After a season of indulging in the savory and sweet, now is the time to get back on track with healthy eating. Many people choose a low-carb diet to shed a few excesses kilos and your pressure cooker can be of excellent help. Today, we’re featuring our favorite low-carb Instant Pot recipes to support your healthy eating habits.
The past couple of months has put most people in a food coma with all the comfort dishes. Family and parties are a great excuse to indulge but now it’s time to gear up for the next season. Perhaps a swimsuit vacation season? A low-carb diet is one way to get back on track. This collection of low-carb Instant Pot recipes are a healthy approach to dishes you already love from breakfast to main entres and from sides to desserts. You will find carbohydrate gram count for each dish.
What is a low-carb diet?
A low-carb diet is a diet that restricts carbohydrates found in sugary foods, pasta, and bread. You can still eat high protein, fish, eggs, vegetables, fruit, nuts, seeds, high-fat dairy, cooking fats and healthy oils.

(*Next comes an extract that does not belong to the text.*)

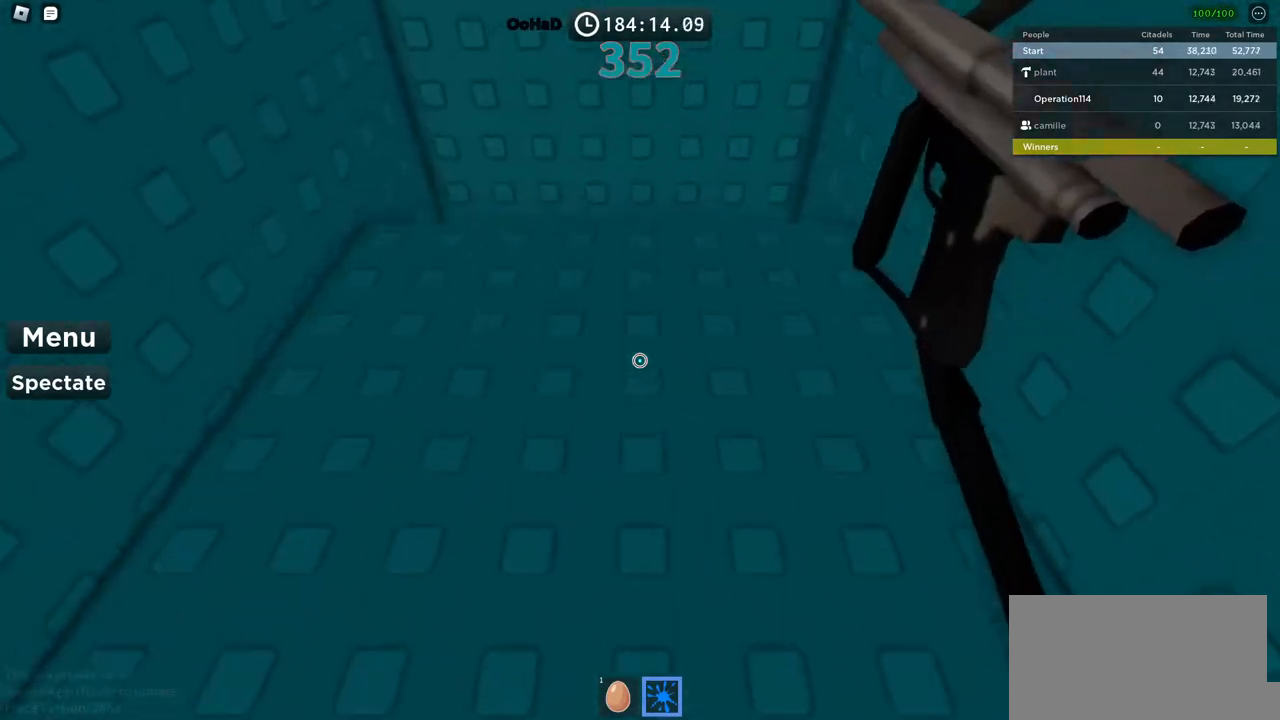
{"keys": ["w"], "events": []}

The idea is that by reducing the carbohydrates to a minimum, your body will start using its own fat deposits for energy and you will begin to lose weight. As with any diet, the calories still matter but the reason low-carb diets may be more effective for some people is that you feel more satiated between meals and are less likely to want to snack or eat again within a couple of hours.
Popular Low-Carb Diets
- A typical low-carb diet: Carb intake depends on individual goals and preferences but is usually somewhere between 50 grams to 120 grams per day. There is no restriction on types of foods, as long as you keep the overall carbohydrates down.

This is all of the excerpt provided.